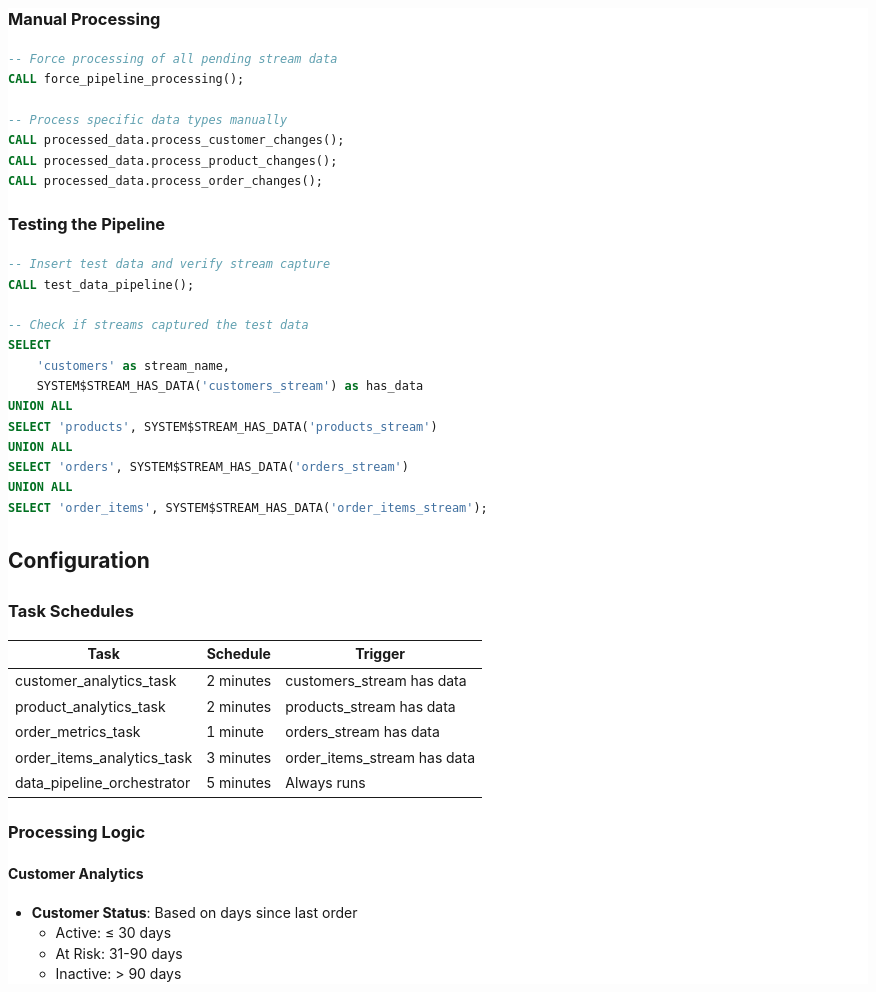 ### Manual Processing

```sql
-- Force processing of all pending stream data
CALL force_pipeline_processing();

-- Process specific data types manually
CALL processed_data.process_customer_changes();
CALL processed_data.process_product_changes();
CALL processed_data.process_order_changes();
```

### Testing the Pipeline

```sql
-- Insert test data and verify stream capture
CALL test_data_pipeline();

-- Check if streams captured the test data
SELECT 
    'customers' as stream_name,
    SYSTEM$STREAM_HAS_DATA('customers_stream') as has_data
UNION ALL
SELECT 'products', SYSTEM$STREAM_HAS_DATA('products_stream')
UNION ALL  
SELECT 'orders', SYSTEM$STREAM_HAS_DATA('orders_stream')
UNION ALL
SELECT 'order_items', SYSTEM$STREAM_HAS_DATA('order_items_stream');
```

## Configuration

### Task Schedules

| Task | Schedule | Trigger |
|------|----------|---------|
| customer_analytics_task | 2 minutes | customers_stream has data |
| product_analytics_task | 2 minutes | products_stream has data |
| order_metrics_task | 1 minute | orders_stream has data |
| order_items_analytics_task | 3 minutes | order_items_stream has data |
| data_pipeline_orchestrator | 5 minutes | Always runs |

### Processing Logic

#### Customer Analytics
- **Customer Status**: Based on days since last order
  - Active: ≤ 30 days
  - At Risk: 31-90 days  
  - Inactive: > 90 days
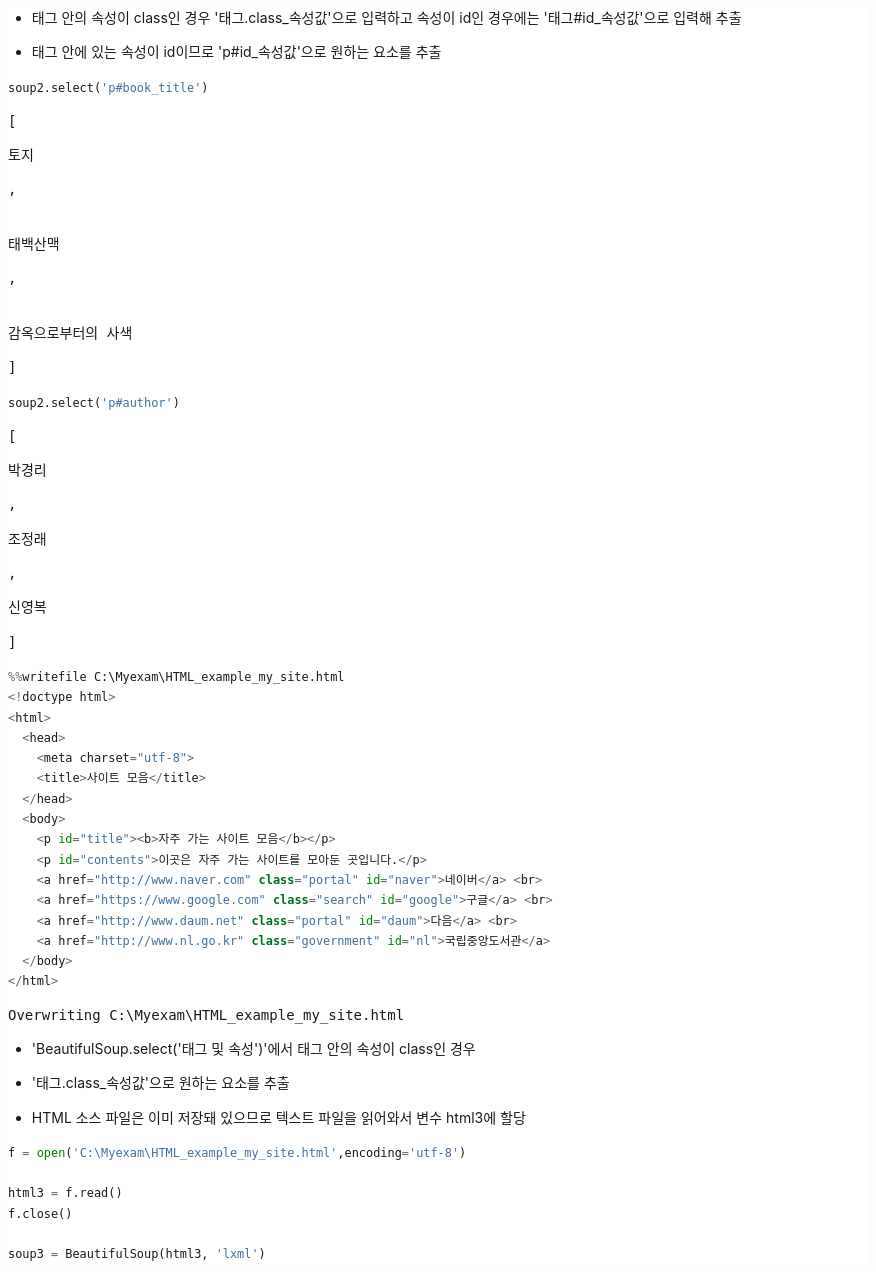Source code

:- 태그 안의 속성이 class인 경우 '태그.class_속성값'으로 입력하고 속성이 id인 경우에는 '태그#id_속성값'으로 입력해 추출


- 태그 안에 있는 속성이 id이므로 'p#id_속성값'으로 원하는 요소를 추출



```python
soup2.select('p#book_title')
```

<pre>
[<p id="book_title">토지</p>,
 <p id="book_title">태백산맥</p>,
 <p id="book_title">감옥으로부터의 사색</p>]
</pre>

```python
soup2.select('p#author')
```

<pre>
[<p id="author">박경리</p>, <p id="author">조정래</p>, <p id="author">신영복</p>]
</pre>

```python
%%writefile C:\Myexam\HTML_example_my_site.html
<!doctype html>
<html>
  <head>
    <meta charset="utf-8">
    <title>사이트 모음</title>
  </head>
  <body>
    <p id="title"><b>자주 가는 사이트 모음</b></p>
    <p id="contents">이곳은 자주 가는 사이트를 모아둔 곳입니다.</p>
    <a href="http://www.naver.com" class="portal" id="naver">네이버</a> <br>
    <a href="https://www.google.com" class="search" id="google">구글</a> <br>
    <a href="http://www.daum.net" class="portal" id="daum">다음</a> <br>
    <a href="http://www.nl.go.kr" class="government" id="nl">국립중앙도서관</a>
  </body>
</html>
```

<pre>
Overwriting C:\Myexam\HTML_example_my_site.html
</pre>
- 'BeautifulSoup.select('태그 및 속성')'에서 태그 안의 속성이 class인 경우

- '태그.class_속성값'으로 원하는 요소를 추출


- HTML 소스 파일은 이미 저장돼 있으므로 텍스트 파일을 읽어와서 변수 html3에 할당



```python
f = open('C:\Myexam\HTML_example_my_site.html',encoding='utf-8')

html3 = f.read()
f.close()

soup3 = BeautifulSoup(html3, 'lxml')
```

### Aim of the exercise:
Search the listing for "SYSTEM" and copy each line holding it.

### Solution for this exercise:
    SYSTEM$STREAM_HAS_DATA('customers_stream') as has_data
SELECT 'products', SYSTEM$STREAM_HAS_DATA('products_stream')
SELECT 'orders', SYSTEM$STREAM_HAS_DATA('orders_stream')
SELECT 'order_items', SYSTEM$STREAM_HAS_DATA('order_items_stream');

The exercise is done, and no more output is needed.